━━ Records provided

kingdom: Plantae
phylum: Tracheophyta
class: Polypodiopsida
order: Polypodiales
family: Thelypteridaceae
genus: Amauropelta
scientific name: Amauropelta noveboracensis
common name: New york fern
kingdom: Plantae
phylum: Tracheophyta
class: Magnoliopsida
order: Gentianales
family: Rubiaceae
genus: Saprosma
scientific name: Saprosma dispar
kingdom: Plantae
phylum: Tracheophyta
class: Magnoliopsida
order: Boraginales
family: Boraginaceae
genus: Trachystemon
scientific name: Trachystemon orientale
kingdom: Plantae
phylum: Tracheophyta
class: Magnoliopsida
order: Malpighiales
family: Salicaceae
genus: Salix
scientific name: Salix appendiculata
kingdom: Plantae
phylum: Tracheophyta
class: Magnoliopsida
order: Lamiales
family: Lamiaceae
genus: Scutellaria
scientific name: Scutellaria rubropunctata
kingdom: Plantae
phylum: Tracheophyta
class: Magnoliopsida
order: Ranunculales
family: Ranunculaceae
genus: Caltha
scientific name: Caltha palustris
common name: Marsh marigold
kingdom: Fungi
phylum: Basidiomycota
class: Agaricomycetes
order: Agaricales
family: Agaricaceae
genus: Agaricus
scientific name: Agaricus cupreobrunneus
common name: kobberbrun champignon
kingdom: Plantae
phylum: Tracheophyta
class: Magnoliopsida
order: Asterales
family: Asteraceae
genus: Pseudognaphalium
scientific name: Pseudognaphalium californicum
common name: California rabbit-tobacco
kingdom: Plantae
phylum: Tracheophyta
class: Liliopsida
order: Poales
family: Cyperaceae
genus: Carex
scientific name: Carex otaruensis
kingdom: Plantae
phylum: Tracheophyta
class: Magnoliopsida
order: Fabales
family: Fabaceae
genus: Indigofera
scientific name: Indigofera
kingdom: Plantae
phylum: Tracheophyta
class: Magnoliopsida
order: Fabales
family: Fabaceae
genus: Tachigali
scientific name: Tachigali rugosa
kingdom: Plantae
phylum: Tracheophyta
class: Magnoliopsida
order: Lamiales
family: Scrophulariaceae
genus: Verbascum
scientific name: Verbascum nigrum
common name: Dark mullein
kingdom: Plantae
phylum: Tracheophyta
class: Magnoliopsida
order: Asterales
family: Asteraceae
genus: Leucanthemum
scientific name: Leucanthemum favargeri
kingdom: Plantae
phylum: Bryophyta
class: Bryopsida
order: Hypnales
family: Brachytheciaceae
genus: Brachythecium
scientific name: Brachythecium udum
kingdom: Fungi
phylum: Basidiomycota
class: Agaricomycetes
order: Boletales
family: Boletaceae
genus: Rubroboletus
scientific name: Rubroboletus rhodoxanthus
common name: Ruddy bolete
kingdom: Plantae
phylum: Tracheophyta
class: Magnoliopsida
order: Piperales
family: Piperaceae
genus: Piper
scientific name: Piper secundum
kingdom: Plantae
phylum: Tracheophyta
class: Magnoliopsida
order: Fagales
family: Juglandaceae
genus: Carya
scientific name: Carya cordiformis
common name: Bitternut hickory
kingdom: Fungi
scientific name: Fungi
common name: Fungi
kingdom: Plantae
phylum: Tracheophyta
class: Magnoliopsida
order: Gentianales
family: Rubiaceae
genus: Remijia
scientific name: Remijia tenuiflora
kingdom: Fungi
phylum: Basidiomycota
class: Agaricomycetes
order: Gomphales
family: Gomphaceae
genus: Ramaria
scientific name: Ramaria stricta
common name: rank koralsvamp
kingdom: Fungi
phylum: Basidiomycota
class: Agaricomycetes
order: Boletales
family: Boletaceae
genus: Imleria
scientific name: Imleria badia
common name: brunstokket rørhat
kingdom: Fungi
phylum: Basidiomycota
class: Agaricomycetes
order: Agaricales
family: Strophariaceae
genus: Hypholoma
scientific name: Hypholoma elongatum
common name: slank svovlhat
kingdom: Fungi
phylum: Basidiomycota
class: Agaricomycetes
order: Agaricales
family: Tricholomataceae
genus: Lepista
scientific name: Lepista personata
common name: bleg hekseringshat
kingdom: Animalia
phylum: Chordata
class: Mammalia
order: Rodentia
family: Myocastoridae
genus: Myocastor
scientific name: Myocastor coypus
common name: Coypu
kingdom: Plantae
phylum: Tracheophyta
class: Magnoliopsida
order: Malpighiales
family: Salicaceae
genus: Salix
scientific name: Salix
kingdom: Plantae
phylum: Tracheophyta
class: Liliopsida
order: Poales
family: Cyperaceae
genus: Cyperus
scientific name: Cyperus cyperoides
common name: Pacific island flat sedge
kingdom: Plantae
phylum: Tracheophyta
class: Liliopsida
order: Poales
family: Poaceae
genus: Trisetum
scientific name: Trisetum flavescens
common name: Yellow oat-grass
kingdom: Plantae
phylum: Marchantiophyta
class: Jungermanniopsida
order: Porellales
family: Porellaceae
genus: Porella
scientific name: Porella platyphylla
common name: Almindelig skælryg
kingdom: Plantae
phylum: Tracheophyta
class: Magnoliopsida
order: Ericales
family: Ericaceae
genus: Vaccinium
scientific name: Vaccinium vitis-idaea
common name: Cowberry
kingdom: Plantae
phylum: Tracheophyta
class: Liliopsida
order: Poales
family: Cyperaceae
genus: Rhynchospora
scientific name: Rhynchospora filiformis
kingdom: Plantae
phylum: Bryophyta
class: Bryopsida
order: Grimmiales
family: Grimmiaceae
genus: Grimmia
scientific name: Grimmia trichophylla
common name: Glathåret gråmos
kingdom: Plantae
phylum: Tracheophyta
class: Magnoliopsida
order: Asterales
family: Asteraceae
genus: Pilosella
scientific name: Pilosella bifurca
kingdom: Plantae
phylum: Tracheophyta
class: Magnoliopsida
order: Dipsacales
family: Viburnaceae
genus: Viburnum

━━━━

- **The exercise**
Lay out the lines above as a JSON list of strings, with one string per line and no blank lines.

- **Solution to this exercise**
[
  "kingdom: Plantae",
  "phylum: Tracheophyta",
  "class: Polypodiopsida",
  "order: Polypodiales",
  "family: Thelypteridaceae",
  "genus: Amauropelta",
  "scientific name: Amauropelta noveboracensis",
  "common name: New york fern",
  "kingdom: Plantae",
  "phylum: Tracheophyta",
  "class: Magnoliopsida",
  "order: Gentianales",
  "family: Rubiaceae",
  "genus: Saprosma",
  "scientific name: Saprosma dispar",
  "kingdom: Plantae",
  "phylum: Tracheophyta",
  "class: Magnoliopsida",
  "order: Boraginales",
  "family: Boraginaceae",
  "genus: Trachystemon",
  "scientific name: Trachystemon orientale",
  "kingdom: Plantae",
  "phylum: Tracheophyta",
  "class: Magnoliopsida",
  "order: Malpighiales",
  "family: Salicaceae",
  "genus: Salix",
  "scientific name: Salix appendiculata",
  "kingdom: Plantae",
  "phylum: Tracheophyta",
  "class: Magnoliopsida",
  "order: Lamiales",
  "family: Lamiaceae",
  "genus: Scutellaria",
  "scientific name: Scutellaria rubropunctata",
  "kingdom: Plantae",
  "phylum: Tracheophyta",
  "class: Magnoliopsida",
  "order: Ranunculales",
  "family: Ranunculaceae",
  "genus: Caltha",
  "scientific name: Caltha palustris",
  "common name: Marsh marigold",
  "kingdom: Fungi",
  "phylum: Basidiomycota",
  "class: Agaricomycetes",
  "order: Agaricales",
  "family: Agaricaceae",
  "genus: Agaricus",
  "scientific name: Agaricus cupreobrunneus",
  "common name: kobberbrun champignon",
  "kingdom: Plantae",
  "phylum: Tracheophyta",
  "class: Magnoliopsida",
  "order: Asterales",
  "family: Asteraceae",
  "genus: Pseudognaphalium",
  "scientific name: Pseudognaphalium californicum",
  "common name: California rabbit-tobacco",
  "kingdom: Plantae",
  "phylum: Tracheophyta",
  "class: Liliopsida",
  "order: Poales",
  "family: Cyperaceae",
  "genus: Carex",
  "scientific name: Carex otaruensis",
  "kingdom: Plantae",
  "phylum: Tracheophyta",
  "class: Magnoliopsida",
  "order: Fabales",
  "family: Fabaceae",
  "genus: Indigofera",
  "scientific name: Indigofera",
  "kingdom: Plantae",
  "phylum: Tracheophyta",
  "class: Magnoliopsida",
  "order: Fabales",
  "family: Fabaceae",
  "genus: Tachigali",
  "scientific name: Tachigali rugosa",
  "kingdom: Plantae",
  "phylum: Tracheophyta",
  "class: Magnoliopsida",
  "order: Lamiales",
  "family: Scrophulariaceae",
  "genus: Verbascum",
  "scientific name: Verbascum nigrum",
  "common name: Dark mullein",
  "kingdom: Plantae",
  "phylum: Tracheophyta",
  "class: Magnoliopsida",
  "order: Asterales",
  "family: Asteraceae",
  "genus: Leucanthemum",
  "scientific name: Leucanthemum favargeri",
  "kingdom: Plantae",
  "phylum: Bryophyta",
  "class: Bryopsida",
  "order: Hypnales",
  "family: Brachytheciaceae",
  "genus: Brachythecium",
  "scientific name: Brachythecium udum",
  "kingdom: Fungi",
  "phylum: Basidiomycota",
  "class: Agaricomycetes",
  "order: Boletales",
  "family: Boletaceae",
  "genus: Rubroboletus",
  "scientific name: Rubroboletus rhodoxanthus",
  "common name: Ruddy bolete",
  "kingdom: Plantae",
  "phylum: Tracheophyta",
  "class: Magnoliopsida",
  "order: Piperales",
  "family: Piperaceae",
  "genus: Piper",
  "scientific name: Piper secundum",
  "kingdom: Plantae",
  "phylum: Tracheophyta",
  "class: Magnoliopsida",
  "order: Fagales",
  "family: Juglandaceae",
  "genus: Carya",
  "scientific name: Carya cordiformis",
  "common name: Bitternut hickory",
  "kingdom: Fungi",
  "scientific name: Fungi",
  "common name: Fungi",
  "kingdom: Plantae",
  "phylum: Tracheophyta",
  "class: Magnoliopsida",
  "order: Gentianales",
  "family: Rubiaceae",
  "genus: Remijia",
  "scientific name: Remijia tenuiflora",
  "kingdom: Fungi",
  "phylum: Basidiomycota",
  "class: Agaricomycetes",
  "order: Gomphales",
  "family: Gomphaceae",
  "genus: Ramaria",
  "scientific name: Ramaria stricta",
  "common name: rank koralsvamp",
  "kingdom: Fungi",
  "phylum: Basidiomycota",
  "class: Agaricomycetes",
  "order: Boletales",
  "family: Boletaceae",
  "genus: Imleria",
  "scientific name: Imleria badia",
  "common name: brunstokket rørhat",
  "kingdom: Fungi",
  "phylum: Basidiomycota",
  "class: Agaricomycetes",
  "order: Agaricales",
  "family: Strophariaceae",
  "genus: Hypholoma",
  "scientific name: Hypholoma elongatum",
  "common name: slank svovlhat",
  "kingdom: Fungi",
  "phylum: Basidiomycota",
  "class: Agaricomycetes",
  "order: Agaricales",
  "family: Tricholomataceae",
  "genus: Lepista",
  "scientific name: Lepista personata",
  "common name: bleg hekseringshat",
  "kingdom: Animalia",
  "phylum: Chordata",
  "class: Mammalia",
  "order: Rodentia",
  "family: Myocastoridae",
  "genus: Myocastor",
  "scientific name: Myocastor coypus",
  "common name: Coypu",
  "kingdom: Plantae",
  "phylum: Tracheophyta",
  "class: Magnoliopsida",
  "order: Malpighiales",
  "family: Salicaceae",
  "genus: Salix",
  "scientific name: Salix",
  "kingdom: Plantae",
  "phylum: Tracheophyta",
  "class: Liliopsida",
  "order: Poales",
  "family: Cyperaceae",
  "genus: Cyperus",
  "scientific name: Cyperus cyperoides",
  "common name: Pacific island flat sedge",
  "kingdom: Plantae",
  "phylum: Tracheophyta",
  "class: Liliopsida",
  "order: Poales",
  "family: Poaceae",
  "genus: Trisetum",
  "scientific name: Trisetum flavescens",
  "common name: Yellow oat-grass",
  "kingdom: Plantae",
  "phylum: Marchantiophyta",
  "class: Jungermanniopsida",
  "order: Porellales",
  "family: Porellaceae",
  "genus: Porella",
  "scientific name: Porella platyphylla",
  "common name: Almindelig skælryg",
  "kingdom: Plantae",
  "phylum: Tracheophyta",
  "class: Magnoliopsida",
  "order: Ericales",
  "family: Ericaceae",
  "genus: Vaccinium",
  "scientific name: Vaccinium vitis-idaea",
  "common name: Cowberry",
  "kingdom: Plantae",
  "phylum: Tracheophyta",
  "class: Liliopsida",
  "order: Poales",
  "family: Cyperaceae",
  "genus: Rhynchospora",
  "scientific name: Rhynchospora filiformis",
  "kingdom: Plantae",
  "phylum: Bryophyta",
  "class: Bryopsida",
  "order: Grimmiales",
  "family: Grimmiaceae",
  "genus: Grimmia",
  "scientific name: Grimmia trichophylla",
  "common name: Glathåret gråmos",
  "kingdom: Plantae",
  "phylum: Tracheophyta",
  "class: Magnoliopsida",
  "order: Asterales",
  "family: Asteraceae",
  "genus: Pilosella",
  "scientific name: Pilosella bifurca",
  "kingdom: Plantae",
  "phylum: Tracheophyta",
  "class: Magnoliopsida",
  "order: Dipsacales",
  "family: Viburnaceae",
  "genus: Viburnum"
]